7月21日の参院選後、各メディアでネット上の選挙運動に関する検証が行われているが、「出口調査では、ネット情報を参考にしたと答えた人は11%。20歳代でも24%」(8月4日付読売新聞)、あるいは全体の投票率も前回より低下し、若者の投票行動にも大した影響を与えなかった、とする意見が大勢だ。
しかし、大きく変わった点もある。候補者の人間性や素顔、性格がより透けて見えるようになったことだ。

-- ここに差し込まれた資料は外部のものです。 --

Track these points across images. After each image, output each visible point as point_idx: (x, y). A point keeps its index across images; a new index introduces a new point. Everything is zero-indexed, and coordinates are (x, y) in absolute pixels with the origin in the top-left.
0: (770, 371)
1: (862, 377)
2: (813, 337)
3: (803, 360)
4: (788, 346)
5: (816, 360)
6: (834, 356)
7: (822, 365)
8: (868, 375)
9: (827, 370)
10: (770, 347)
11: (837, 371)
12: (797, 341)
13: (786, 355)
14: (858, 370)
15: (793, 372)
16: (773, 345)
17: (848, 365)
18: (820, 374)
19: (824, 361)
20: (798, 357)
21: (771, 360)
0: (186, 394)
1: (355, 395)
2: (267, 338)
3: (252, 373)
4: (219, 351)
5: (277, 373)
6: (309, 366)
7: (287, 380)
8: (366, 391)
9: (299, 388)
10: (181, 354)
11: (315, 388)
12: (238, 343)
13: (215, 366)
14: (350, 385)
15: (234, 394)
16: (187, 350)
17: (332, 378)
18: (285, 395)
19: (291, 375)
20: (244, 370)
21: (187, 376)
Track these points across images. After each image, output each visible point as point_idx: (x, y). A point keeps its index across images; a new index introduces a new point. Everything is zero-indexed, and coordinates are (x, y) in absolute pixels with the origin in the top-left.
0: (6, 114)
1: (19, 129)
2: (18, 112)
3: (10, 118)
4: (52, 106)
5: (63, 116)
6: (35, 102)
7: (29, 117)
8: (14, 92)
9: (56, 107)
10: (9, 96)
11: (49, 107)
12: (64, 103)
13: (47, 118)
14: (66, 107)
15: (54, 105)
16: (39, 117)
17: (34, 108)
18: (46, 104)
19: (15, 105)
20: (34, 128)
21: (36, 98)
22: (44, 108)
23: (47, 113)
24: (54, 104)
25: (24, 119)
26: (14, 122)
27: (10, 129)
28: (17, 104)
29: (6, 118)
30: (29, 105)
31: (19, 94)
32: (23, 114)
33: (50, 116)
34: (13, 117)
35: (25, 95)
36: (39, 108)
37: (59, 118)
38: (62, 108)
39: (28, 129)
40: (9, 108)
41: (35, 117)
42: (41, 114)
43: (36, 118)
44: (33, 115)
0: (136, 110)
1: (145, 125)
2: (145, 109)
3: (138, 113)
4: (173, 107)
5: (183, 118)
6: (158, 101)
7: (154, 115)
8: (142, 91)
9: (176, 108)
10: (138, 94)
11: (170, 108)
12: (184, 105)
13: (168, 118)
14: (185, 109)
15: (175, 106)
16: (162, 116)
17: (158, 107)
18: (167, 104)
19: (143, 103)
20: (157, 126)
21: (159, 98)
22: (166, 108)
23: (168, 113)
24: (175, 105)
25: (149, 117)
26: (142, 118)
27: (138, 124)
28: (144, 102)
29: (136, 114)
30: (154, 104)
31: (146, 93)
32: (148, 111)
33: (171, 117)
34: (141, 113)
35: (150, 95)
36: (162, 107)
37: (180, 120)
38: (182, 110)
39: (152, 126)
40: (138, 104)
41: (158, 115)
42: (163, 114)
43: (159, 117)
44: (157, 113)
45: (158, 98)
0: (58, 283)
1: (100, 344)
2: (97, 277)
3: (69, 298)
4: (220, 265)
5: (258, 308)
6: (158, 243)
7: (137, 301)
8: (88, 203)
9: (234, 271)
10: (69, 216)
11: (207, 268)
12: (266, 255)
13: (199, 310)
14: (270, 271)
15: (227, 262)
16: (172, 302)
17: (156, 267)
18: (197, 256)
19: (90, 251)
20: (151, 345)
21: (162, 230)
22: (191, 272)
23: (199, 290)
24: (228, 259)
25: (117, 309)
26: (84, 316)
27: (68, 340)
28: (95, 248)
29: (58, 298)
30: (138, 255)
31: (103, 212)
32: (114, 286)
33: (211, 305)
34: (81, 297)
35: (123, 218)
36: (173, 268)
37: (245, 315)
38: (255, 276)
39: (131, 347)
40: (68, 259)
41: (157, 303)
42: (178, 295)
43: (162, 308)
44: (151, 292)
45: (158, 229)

端的にわかるのが、落選後の候補者の態度である。手掛かりは、選挙後も433人全候補者のSNSデータを収集し、ランキング化するスマホアプリだ。ここでの総合1位が田宮嘉一氏(新党大地・比例)。「落選で生活面で厳しい状況が続くが、被災地支援、農業の復興活動を続ける」「参院選の総括をブログにあげた」等のメッセージを発信、街頭に立つ田宮氏に「継続は力」「ゼロスタート、応援している」と書き込みが続く。
一方、344票差で落選した元東京地検特捜部出身の若狭勝氏(自民・比例)は、7月28日を最後にフェイスブック、ツイッターの更新がない。27日には、選挙期間中に「髭を剃ったら1票入れる」と多くの人に言われたことに言及、気分転換に髭を剃った後、「これで344票差を上回ったのでは」と未練の一言。いいね!の数では433人中33位と有権者の反応はよかったのに、同140位という若狭氏自身の投稿数が物足りない。
ネット活用で存在感を示したのが、総合3位・投稿数1位の三宅洋平氏(緑の党・比例)だ。「三宅さんのような意志のある人を政治家に」「我々が支えていこう」とネットには今でも支持者からの声が溢れている。個人名の得票数で見ると比例候補者162人中1位。この点でSNSランキングとズレは少ない。しかし緑の党の総得票が議席獲得ラインに届かず落選した。2万6000票で当選の新妻秀規氏(比例・公明)の7倍近い票を得ているにもかかわらずだ。今でもネットで「民意が正しく反映されていない」「非拘束名簿式という選挙制度がおかしい」と批判が集まっている。ネット選挙を有権者のものにするためにも、制度の見直しが必要ではないか。